The astrophysicist shakes his head and drinks some more. Clint follows suit.

“It’s not enough to try and recreate it,” Erik says some time later. There are empty bottles on the table now, a half-wall set between them.

“It’s not the same,” Clint mutters. He uses blunt nails to begin peeling the paper labels off the sweating bottles in front of him. “It was a power that SHIELD got greedy with, just like everything else they touch.” Erik raises an eyebrow and calls for the check when it’s clear Clint is done baring his inner thoughts and that's all that is forthcoming.

They stumble back to the train and west over to Erik’s studio apartment that isn’t within SHIELD purview. (No doubt it’s bugged, doubly so post-attack, but Clint lets sleeping dogs lie once he catches sight of the couch against the wall and the effects of alcohol drag his limbs down.) He falls onto the cushions with a grateful but quiet sigh, echoed by Erik spitting toothpaste in the sink, flushing the toilet and the quiet click of the door shutting.

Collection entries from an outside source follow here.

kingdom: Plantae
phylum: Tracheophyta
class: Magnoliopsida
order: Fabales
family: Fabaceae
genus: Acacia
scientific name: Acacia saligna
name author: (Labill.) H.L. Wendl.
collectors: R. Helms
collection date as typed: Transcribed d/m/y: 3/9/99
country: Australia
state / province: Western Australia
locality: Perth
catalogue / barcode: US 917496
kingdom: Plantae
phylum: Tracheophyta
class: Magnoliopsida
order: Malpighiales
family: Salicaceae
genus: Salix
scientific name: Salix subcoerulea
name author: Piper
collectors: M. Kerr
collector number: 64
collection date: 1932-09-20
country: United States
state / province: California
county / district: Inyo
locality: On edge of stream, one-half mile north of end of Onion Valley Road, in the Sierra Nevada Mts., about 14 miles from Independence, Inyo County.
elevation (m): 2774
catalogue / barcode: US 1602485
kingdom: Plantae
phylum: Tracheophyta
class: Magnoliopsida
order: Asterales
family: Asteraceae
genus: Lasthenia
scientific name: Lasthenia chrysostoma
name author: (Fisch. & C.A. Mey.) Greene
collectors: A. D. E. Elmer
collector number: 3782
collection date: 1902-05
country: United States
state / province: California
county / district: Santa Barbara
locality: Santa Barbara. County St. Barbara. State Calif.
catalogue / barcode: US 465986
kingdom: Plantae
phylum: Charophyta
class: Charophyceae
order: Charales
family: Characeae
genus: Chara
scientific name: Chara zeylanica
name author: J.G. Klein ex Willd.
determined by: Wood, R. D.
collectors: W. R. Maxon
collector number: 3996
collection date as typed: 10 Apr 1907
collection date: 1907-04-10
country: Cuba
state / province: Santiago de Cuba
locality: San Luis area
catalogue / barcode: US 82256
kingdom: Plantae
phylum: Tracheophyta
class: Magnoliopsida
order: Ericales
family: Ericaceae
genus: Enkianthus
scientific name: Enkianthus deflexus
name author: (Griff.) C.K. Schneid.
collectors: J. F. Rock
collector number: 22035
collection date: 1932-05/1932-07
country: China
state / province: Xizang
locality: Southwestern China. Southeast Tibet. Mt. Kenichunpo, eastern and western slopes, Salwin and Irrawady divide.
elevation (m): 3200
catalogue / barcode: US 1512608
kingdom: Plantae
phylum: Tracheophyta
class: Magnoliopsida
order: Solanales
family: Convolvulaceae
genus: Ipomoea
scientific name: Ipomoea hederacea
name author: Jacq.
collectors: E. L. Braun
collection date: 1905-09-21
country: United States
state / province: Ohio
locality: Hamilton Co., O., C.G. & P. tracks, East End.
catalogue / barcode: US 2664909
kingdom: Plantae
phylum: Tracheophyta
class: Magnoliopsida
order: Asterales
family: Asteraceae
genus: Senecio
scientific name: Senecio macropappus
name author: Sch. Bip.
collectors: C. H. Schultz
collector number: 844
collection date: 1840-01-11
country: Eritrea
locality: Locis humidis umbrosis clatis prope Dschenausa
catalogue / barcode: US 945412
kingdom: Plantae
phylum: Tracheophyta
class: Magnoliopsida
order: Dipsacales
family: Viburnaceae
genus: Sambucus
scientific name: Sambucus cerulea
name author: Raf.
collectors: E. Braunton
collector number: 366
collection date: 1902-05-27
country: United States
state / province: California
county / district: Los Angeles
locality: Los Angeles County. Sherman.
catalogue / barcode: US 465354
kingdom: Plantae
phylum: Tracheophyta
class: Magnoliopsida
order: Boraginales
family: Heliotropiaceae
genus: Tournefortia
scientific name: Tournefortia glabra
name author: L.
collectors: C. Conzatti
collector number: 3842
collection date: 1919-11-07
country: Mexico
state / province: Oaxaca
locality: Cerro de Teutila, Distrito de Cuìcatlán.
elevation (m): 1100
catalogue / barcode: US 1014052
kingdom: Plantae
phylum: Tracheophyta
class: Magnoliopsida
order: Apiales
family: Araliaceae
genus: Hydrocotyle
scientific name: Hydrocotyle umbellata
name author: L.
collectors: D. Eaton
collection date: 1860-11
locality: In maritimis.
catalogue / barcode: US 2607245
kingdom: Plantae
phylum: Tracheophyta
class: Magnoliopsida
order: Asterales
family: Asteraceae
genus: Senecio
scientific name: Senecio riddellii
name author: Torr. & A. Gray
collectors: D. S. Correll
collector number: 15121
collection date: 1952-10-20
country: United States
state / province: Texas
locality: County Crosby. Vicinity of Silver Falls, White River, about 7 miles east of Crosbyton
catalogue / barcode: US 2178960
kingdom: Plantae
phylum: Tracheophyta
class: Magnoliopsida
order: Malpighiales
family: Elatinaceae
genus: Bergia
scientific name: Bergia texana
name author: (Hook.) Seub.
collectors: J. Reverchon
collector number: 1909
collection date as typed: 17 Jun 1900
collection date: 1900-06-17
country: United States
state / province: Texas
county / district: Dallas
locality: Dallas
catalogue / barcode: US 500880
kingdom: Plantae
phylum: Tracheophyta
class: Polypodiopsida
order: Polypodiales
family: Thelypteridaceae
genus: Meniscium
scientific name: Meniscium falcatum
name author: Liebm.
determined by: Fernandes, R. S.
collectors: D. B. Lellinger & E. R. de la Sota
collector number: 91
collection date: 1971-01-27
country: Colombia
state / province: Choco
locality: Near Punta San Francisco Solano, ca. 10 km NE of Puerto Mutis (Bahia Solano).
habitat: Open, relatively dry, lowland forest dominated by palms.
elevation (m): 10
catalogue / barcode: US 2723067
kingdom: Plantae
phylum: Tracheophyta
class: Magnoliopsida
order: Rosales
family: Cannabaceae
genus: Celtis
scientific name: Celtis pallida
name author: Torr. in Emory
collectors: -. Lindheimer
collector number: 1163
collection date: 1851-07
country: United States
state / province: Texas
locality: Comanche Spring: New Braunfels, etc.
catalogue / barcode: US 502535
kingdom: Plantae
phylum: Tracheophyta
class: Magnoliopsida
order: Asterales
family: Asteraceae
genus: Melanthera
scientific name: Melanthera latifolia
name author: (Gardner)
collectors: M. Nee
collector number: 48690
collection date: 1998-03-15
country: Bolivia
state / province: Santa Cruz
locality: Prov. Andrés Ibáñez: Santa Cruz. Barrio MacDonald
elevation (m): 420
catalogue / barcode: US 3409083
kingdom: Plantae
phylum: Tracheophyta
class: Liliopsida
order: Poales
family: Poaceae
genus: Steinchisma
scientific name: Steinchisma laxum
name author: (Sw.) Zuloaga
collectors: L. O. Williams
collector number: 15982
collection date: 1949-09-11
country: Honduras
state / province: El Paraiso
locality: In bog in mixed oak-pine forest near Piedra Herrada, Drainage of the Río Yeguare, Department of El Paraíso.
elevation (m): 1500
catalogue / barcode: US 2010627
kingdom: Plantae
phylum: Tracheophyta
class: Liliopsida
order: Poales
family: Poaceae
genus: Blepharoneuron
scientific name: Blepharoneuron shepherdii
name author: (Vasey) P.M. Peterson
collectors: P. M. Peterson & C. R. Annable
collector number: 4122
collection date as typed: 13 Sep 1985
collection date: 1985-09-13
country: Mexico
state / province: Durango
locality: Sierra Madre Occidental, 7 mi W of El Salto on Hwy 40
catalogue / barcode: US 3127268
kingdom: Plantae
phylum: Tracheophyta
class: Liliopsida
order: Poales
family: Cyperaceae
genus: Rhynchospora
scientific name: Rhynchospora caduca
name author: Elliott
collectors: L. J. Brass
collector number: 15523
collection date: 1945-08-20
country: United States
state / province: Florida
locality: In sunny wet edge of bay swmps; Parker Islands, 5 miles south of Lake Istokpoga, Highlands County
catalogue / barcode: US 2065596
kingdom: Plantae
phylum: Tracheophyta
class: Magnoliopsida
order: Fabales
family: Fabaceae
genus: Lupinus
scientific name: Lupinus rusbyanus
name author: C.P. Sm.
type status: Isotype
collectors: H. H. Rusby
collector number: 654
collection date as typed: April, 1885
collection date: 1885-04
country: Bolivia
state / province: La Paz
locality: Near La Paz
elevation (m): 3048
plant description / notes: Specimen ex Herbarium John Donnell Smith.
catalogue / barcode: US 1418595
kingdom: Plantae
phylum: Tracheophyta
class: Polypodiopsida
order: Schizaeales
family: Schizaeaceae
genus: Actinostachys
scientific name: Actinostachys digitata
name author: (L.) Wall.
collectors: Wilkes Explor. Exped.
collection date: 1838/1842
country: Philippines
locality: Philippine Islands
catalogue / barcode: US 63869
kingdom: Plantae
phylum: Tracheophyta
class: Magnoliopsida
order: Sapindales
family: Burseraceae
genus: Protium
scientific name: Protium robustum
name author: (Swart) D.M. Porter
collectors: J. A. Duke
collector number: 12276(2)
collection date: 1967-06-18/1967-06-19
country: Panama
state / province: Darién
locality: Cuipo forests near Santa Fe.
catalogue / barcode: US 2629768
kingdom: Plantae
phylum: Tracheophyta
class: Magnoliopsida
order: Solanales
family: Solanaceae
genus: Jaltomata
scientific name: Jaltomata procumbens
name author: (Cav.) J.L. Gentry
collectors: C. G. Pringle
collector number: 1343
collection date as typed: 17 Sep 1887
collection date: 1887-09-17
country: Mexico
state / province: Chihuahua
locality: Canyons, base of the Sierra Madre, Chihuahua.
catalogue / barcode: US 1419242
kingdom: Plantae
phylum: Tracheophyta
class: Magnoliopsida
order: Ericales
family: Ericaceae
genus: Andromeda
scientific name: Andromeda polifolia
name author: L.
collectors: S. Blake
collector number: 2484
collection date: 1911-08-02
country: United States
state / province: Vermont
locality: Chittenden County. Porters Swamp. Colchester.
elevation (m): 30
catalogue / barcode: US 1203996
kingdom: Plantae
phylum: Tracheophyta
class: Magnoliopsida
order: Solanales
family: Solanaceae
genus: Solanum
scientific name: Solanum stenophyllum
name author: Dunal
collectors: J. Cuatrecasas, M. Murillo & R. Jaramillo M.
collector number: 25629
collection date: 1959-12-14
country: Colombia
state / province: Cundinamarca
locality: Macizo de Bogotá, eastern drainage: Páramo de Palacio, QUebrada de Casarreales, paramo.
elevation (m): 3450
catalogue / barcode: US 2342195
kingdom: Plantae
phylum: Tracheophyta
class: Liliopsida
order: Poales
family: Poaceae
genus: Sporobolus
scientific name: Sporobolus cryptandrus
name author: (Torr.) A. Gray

Morning light and sobriety will occur in scant hours and the men will forget they met for beer after beer and discussed the elephant in the room. Come morning, the conversation will never have happened and Erik will go back to his lab and research, Clint will go back to the range and his nest.

They will not interact but if they exchange looks every now and then in the cafeteria or hallway, it is their business. Their masks are airtight but to anyone who has been in their shoes.